A group is a set of elements, $G$ and a binary operation, $\cdot$, that satisfies the following properties;
- closure
- associativity
- identity element
- invertibility
For example, a finite cyclic group, say $Z_5$, is a group of 5 elements, ${0, 1, 2, 3, 4 }$ with the operation of addition modulo 5. Therefore, $3 \cdot 2 = 0$. $0$ is the identity element. We can write the generator of the group as a 5x5 matrix.
\[\begin{align} \begin{bmatrix} 0 & 1 & 0 & 0 & 0 \\ 0 & 0 & 1 & 0 & 0 \\ 0 & 0 & 0 & 1 & 0 \\ 0 & 0 & 0 & 0 & 1 \\ 1 & 0 & 0 & 0 & 0 \\ \end{bmatrix} \end{align}\]Or the symmetric group in 3 dimensions, $S_3$, which is the group of all permutations of 3 elements, ${1, 2, 3}$. We can represent the group as a set of 3x3 permutation matrices.
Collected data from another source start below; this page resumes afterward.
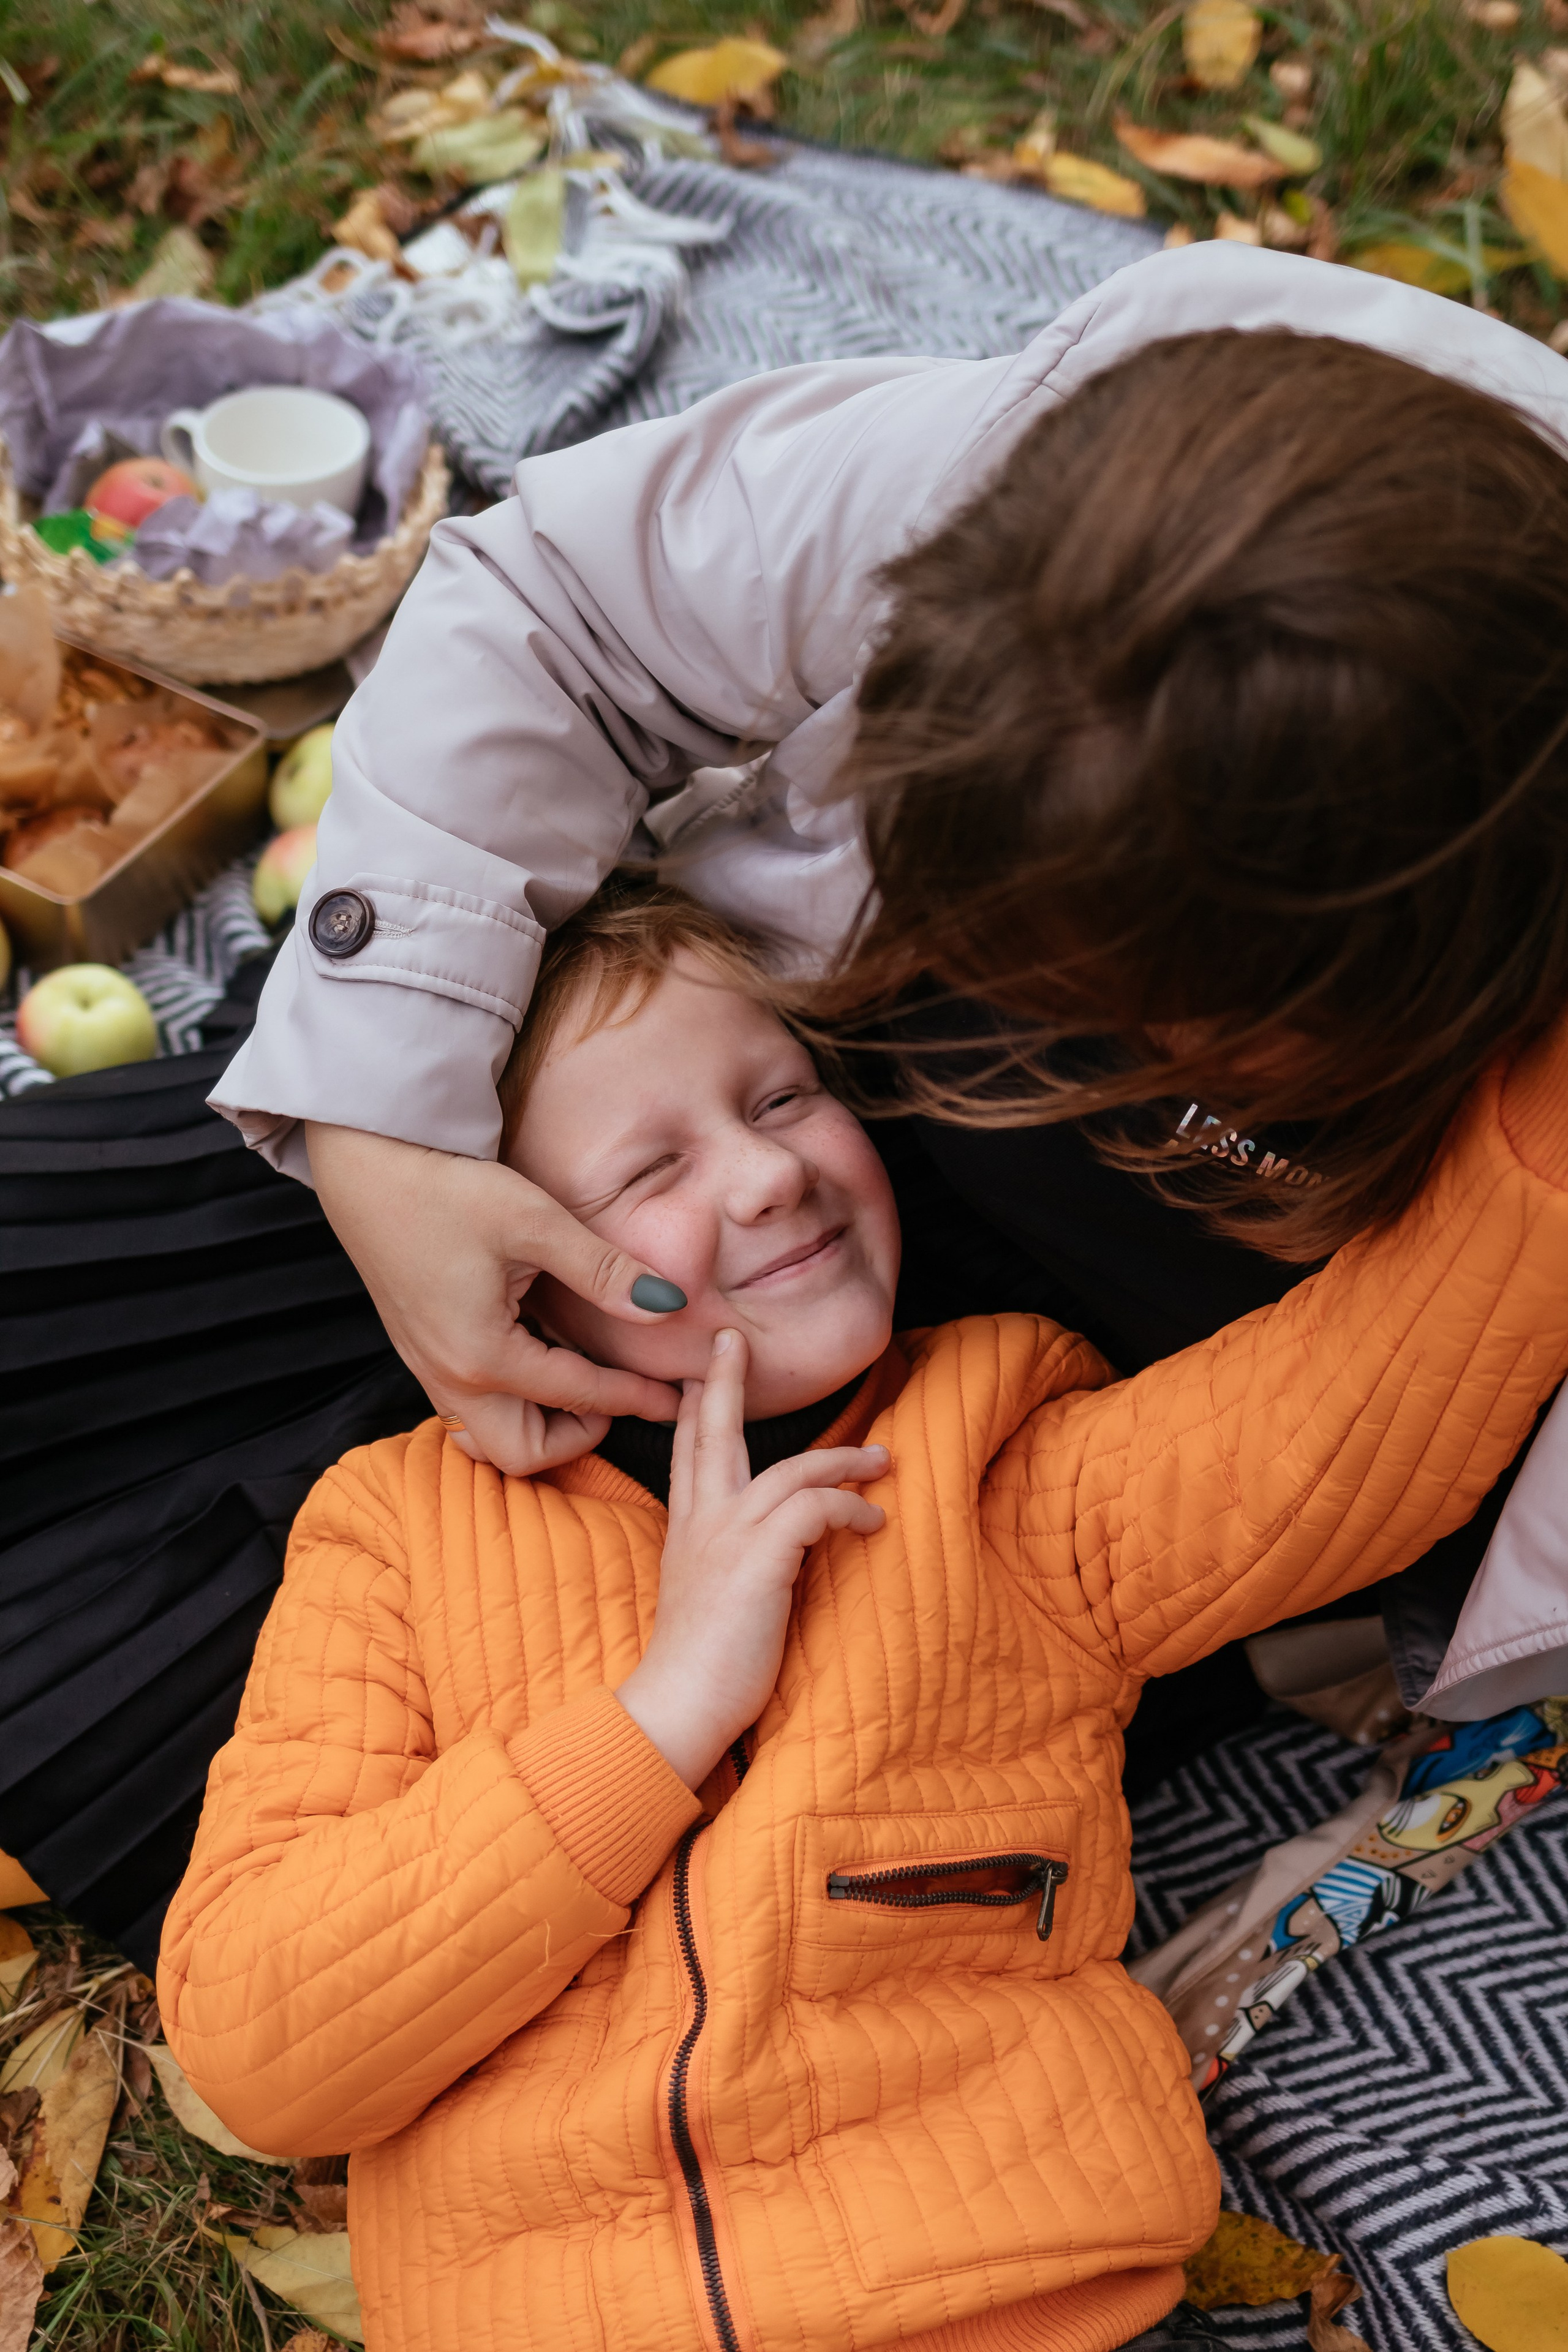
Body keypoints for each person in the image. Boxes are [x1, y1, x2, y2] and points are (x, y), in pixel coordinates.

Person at [162, 881, 1568, 2352]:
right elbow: (266, 2048)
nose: (766, 1176)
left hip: (1001, 2294)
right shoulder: (398, 1531)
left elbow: (1347, 1415)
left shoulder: (989, 1447)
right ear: (502, 1269)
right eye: (648, 1168)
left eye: (781, 1096)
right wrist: (659, 1719)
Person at [211, 244, 1568, 1730]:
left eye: (1124, 1000)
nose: (1058, 1022)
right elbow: (559, 610)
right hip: (839, 1143)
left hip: (1177, 1429)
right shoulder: (1038, 486)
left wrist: (1477, 1673)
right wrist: (379, 1129)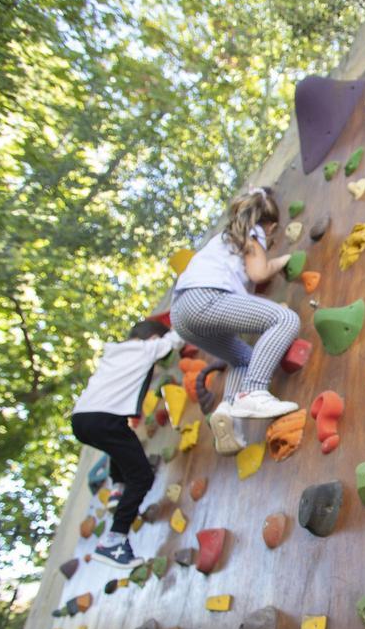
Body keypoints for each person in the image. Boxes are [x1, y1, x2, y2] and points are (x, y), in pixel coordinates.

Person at [171, 186, 300, 454]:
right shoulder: (254, 233)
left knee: (242, 358)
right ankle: (254, 391)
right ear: (271, 225)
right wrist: (282, 260)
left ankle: (228, 410)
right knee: (284, 319)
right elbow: (259, 272)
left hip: (182, 315)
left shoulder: (223, 239)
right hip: (205, 297)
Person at [71, 319, 182, 568]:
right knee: (142, 477)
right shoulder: (146, 349)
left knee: (121, 445)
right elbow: (177, 338)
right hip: (105, 419)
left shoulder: (114, 354)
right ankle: (114, 539)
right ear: (153, 339)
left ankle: (118, 488)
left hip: (82, 421)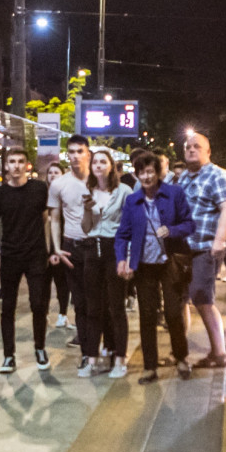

\[\begin{align} \begin{bmatrix} 1 & 0 & 0 \\ 0 & 1 & 0 \\ 0 & 0 & 1 \\ \end{bmatrix},\quad \begin{bmatrix} 0 & 1 & 0 \\ 1 & 0 & 0 \\ 0 & 0 & 1 \\ \end{bmatrix},\quad \begin{bmatrix} 0 & 0 & 1 \\ 0 & 1 & 0 \\ 1 & 0 & 0 \\ \end{bmatrix},\dots \end{align}\]If we move to continuous groups, we can represent the group of rotations in 2 dimensions, $SO(2)$ (aka the orthogonal group in two dimensions), as a 2x2 matrix.
\[\begin{align} \begin{bmatrix} \cos(\theta) & -\sin(\theta) \\ \sin(\theta) & \cos(\theta) \\ \end{bmatrix} \end{align}\]Or the group of rotations, scales and shifts in 2 dimensions, $GL(2)$ (aka the general linear group in two dimensions), as arbitrary 2x2 matrices.